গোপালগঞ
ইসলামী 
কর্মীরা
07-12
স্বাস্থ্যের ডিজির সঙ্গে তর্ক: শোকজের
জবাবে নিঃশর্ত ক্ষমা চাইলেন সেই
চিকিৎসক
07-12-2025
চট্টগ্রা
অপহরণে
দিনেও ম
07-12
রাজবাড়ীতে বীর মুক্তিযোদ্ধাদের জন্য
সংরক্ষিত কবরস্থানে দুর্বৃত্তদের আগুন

------

= Problem to work on =
Rewrite every line of the data above, putting "ডাক্তার" in place of "চিকিৎসক" and keeping everything else the same.

= Written response =
গোপালগঞ
ইসলামী 
কর্মীরা
07-12
স্বাস্থ্যের ডিজির সঙ্গে তর্ক: শোকজের
জবাবে নিঃশর্ত ক্ষমা চাইলেন সেই
ডাক্তার
07-12-2025
চট্টগ্রা
অপহরণে
দিনেও ম
07-12
রাজবাড়ীতে বীর মুক্তিযোদ্ধাদের জন্য
সংরক্ষিত কবরস্থানে দুর্বৃত্তদের আগুন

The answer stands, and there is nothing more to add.